*** Text section Section Begins ***

Championing optimum nutrition for the mind


The process of memory decline and brain shrinkage associated with Alzheimer’s Disease is thought to occur over a 30 to 40 year period, hence the need for screening from age 50. Both high homocysteine (Hcy) levels, and low folic and B12 levels in blood correlate with increasing risk for AD. This article reviews the research evidence that support this position and discusses the follow on research questions: at what point in the process is cognitive decline reversible; and what dose of nutrients confers protection?

Alzheimer’s Disease

Alzheimer’s Disease (AD) is characterised by a progressive loss of cognitive functions including memory, language, judgment, praxis and orientation and is diagnosed on the basis of shrinking in the thickness of the medial temporal lobe, which is considered to be the primary pathology that generates the associated symptoms. [1] The detectable, preclinical phase of AD presents as mild cognitive impairment (MCI).[2] Episodic memory impairment is the most common initial symptom of MCI.[3] Poor performance in verbal or visuospatial memory recall, processing speed, attention and executive function tasks requiring planning or judgement & semantic fluency are common predictors of Alzheimer’s risk.[4] These are included in Food for the Brain’s Cognitive Function Test, which has been validated against existing best tests for these functions [18].

*** Text section Section Ends ***
*** Record extracts Section Begins ***

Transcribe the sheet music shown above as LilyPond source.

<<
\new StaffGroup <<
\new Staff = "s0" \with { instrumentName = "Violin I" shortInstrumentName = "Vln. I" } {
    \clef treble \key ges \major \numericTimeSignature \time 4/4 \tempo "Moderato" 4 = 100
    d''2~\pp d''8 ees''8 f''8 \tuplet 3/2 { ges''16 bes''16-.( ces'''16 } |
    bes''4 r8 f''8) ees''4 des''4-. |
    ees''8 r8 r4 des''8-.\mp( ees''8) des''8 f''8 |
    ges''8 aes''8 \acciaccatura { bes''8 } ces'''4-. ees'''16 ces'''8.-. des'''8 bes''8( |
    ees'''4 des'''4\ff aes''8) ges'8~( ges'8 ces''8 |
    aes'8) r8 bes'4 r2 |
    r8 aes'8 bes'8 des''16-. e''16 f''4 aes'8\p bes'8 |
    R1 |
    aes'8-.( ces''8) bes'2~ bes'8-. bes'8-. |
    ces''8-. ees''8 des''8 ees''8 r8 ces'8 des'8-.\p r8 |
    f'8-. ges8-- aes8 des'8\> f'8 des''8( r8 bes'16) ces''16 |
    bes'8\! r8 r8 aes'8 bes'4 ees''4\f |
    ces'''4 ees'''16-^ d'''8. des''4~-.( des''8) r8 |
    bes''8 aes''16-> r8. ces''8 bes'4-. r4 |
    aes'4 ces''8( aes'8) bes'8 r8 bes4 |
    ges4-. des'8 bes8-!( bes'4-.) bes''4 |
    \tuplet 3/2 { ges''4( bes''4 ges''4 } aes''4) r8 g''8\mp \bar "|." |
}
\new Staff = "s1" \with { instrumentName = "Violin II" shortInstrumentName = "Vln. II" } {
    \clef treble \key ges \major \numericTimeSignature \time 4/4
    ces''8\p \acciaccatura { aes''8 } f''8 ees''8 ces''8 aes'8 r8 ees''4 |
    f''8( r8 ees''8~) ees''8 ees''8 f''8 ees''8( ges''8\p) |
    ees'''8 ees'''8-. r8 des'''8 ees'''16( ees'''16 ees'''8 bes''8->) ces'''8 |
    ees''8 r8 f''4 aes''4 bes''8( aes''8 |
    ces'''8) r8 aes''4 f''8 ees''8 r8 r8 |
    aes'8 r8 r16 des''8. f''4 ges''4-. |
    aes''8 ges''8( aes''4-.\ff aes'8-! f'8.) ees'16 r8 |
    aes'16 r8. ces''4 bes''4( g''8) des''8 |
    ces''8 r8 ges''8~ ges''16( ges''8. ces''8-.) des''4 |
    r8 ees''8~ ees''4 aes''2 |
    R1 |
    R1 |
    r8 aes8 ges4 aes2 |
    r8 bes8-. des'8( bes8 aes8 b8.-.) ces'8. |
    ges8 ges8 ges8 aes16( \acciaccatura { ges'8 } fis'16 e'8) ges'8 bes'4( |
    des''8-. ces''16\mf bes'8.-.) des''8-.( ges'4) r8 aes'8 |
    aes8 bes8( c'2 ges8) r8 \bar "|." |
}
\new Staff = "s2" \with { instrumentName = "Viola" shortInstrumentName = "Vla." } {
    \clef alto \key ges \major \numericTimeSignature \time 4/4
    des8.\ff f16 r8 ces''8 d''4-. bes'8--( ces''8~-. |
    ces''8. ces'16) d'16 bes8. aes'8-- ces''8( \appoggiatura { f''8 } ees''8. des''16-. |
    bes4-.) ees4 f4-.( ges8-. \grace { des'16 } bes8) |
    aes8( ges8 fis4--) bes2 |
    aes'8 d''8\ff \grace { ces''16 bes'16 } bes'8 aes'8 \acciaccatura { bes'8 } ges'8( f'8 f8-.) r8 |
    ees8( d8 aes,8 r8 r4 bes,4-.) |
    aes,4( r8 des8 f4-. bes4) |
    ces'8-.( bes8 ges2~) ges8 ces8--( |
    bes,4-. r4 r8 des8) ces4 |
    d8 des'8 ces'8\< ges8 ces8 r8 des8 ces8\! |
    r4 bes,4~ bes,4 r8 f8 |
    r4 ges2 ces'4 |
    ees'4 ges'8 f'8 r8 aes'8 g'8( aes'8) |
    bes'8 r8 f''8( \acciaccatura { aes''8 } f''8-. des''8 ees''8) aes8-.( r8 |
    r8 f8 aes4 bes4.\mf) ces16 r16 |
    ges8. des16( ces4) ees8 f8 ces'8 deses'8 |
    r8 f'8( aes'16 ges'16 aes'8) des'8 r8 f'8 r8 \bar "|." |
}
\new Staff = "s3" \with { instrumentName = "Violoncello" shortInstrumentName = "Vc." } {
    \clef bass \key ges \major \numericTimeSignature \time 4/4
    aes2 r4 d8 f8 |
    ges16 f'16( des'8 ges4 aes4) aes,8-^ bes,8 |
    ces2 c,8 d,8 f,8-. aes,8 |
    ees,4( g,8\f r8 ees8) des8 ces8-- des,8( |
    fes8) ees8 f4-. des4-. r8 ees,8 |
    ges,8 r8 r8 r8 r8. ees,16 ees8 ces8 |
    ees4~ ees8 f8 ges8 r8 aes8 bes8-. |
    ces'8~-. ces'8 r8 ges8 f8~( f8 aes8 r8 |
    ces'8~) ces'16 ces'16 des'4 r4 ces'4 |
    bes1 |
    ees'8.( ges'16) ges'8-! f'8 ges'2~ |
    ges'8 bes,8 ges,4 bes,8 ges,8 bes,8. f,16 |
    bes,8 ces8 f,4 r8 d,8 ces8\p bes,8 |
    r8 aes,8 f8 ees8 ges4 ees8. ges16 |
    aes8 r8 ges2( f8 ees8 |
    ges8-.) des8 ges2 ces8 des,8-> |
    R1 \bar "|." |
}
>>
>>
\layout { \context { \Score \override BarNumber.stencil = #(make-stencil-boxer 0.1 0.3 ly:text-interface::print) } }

*** Record extracts Section Ends ***

**What this task involves:** Extend the text on Alzheimer's disease and nutrition, beginning right after its final sentence.

**Response for this exercise:**
The process of memory decline and brain shrinkage associated with AD is thought to occur over a 30 to 40 year period, hence identifying the need for screening from age 50.[1]

Figure 1 below shows the spread of Alzheimer’s neurodegeneration over 50 years (used with permission of AD Smith, adapted from PNAS, 2002 paper).

 

disease

 

Figure 1. Spread of Alzheimer’s neuro-degeneration over 50 years

 

High homocysteine, and low folic acid and B12 status as markers

Both high homocysteine (Hcy) levels, and low folic and B12 levels in blood correlate with increasing risk for AD according to a systematic review.[5] Another review[6], in 2008, concludes that: ‘Of seventy-seven cross-sectional studies on more than 34,000 subjects and 33 prospective studies on more than 12,000 subjects have shown associations between cognitive deficit or dementia and homocysteine and/or B vitamins’.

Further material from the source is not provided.